§ **TEXT PASSAGE**
== Segment start ==
Buyer's Guide
Best Free Tools to Design Course Graphics Without a Designer
You're creating course content and need professional-looking graphics—slides, workbook covers, social media promos, infographics—but hiring a designer costs $500+ per project and you're bootstrapping. The good news: several genuinely capable tools now offer free tiers that will handle 80% of what you need, and their paid plans cost less than a single designer revision.
This guide walks through the five tools course creators actually use, what each does best, and their real limitations. By the end, you'll know exactly which one fits your budget, content format, and tolerance for learning curves.
I've tested each platform while building course graphics for three different niches. I'll tell you when the free version is enough, when you should pay, and when none of these tools will cut it.
== Segment end ==
§ **DATA UNDER STUDY**
== Segment start ==
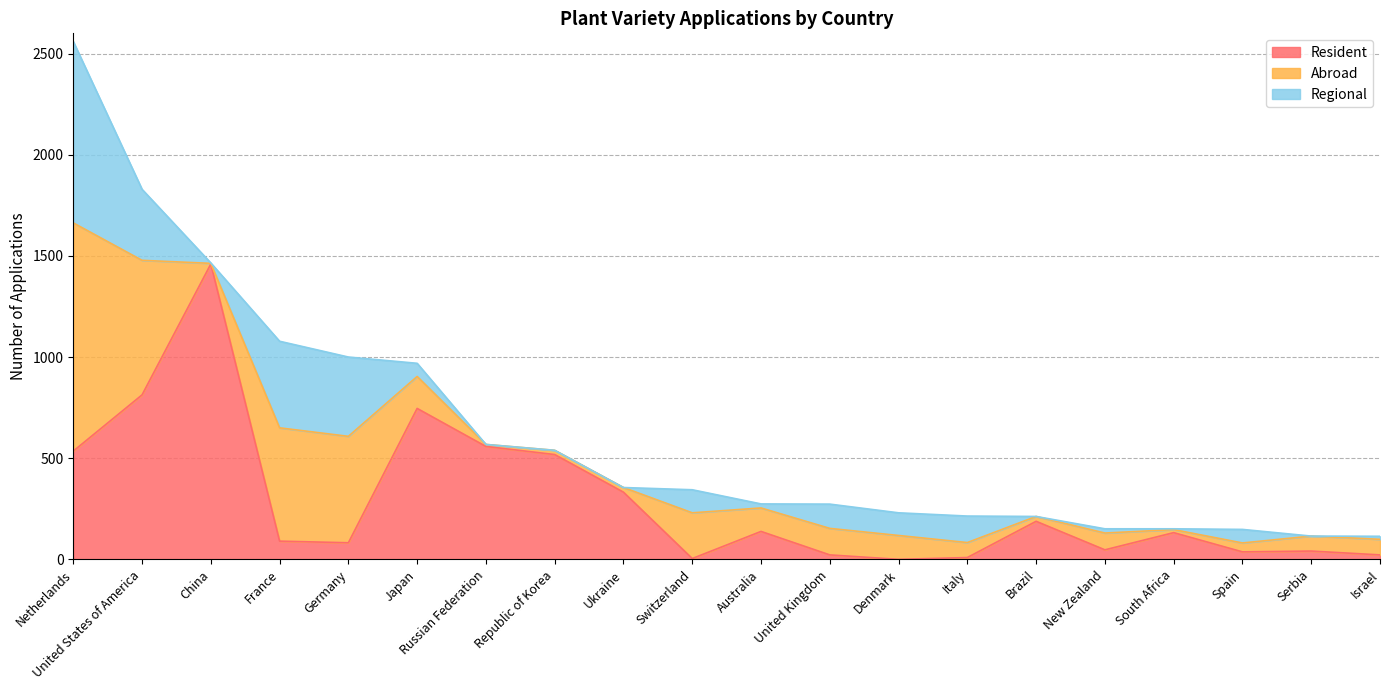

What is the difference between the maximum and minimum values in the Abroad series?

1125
== Segment end ==
== Segment start ==
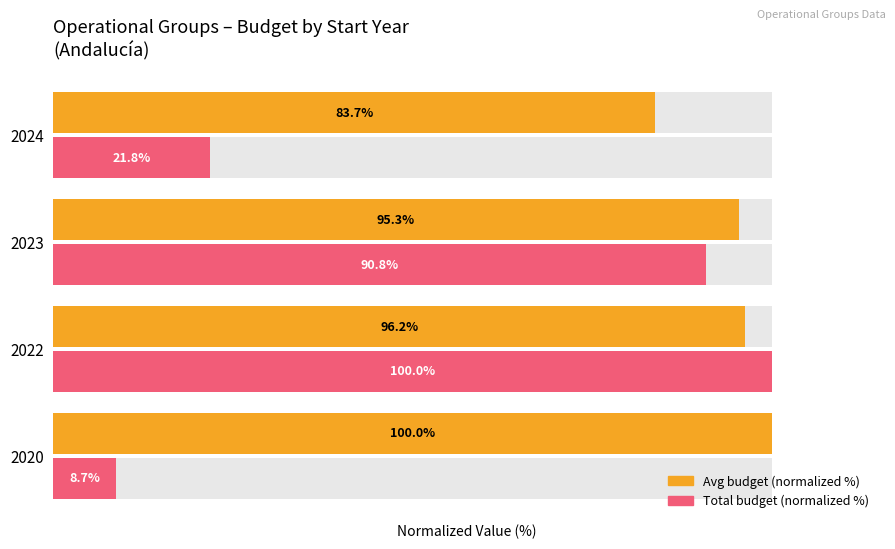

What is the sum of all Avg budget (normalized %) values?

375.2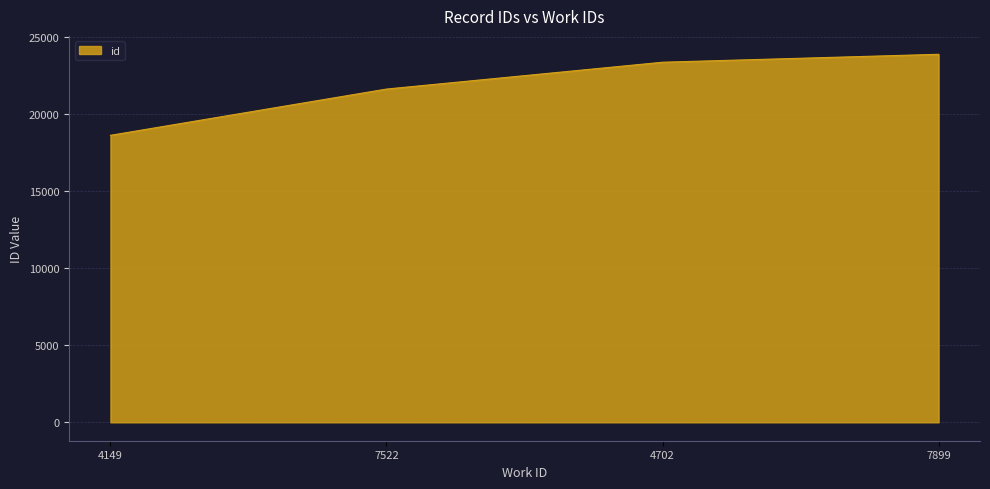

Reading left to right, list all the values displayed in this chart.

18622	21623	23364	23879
== Segment end ==
§ **HOW TO COMPLETE THIS TASK**
Decide whether each statement agrees with the buyer's guide on free course graphics tools. Answer yes or no for each and quote the words from the guide that decide it. (a) The guide covers five tools. (b) Hiring a designer costs about $200 per project. (c) The writer tested the platforms while building graphics for two niches.

§ **RESULT BELOW**
(a) Yes: "This guide walks through the five tools course creators actually use"
(b) No: "hiring a designer costs $500+ per project"
(c) No: "while building course graphics for three different niches"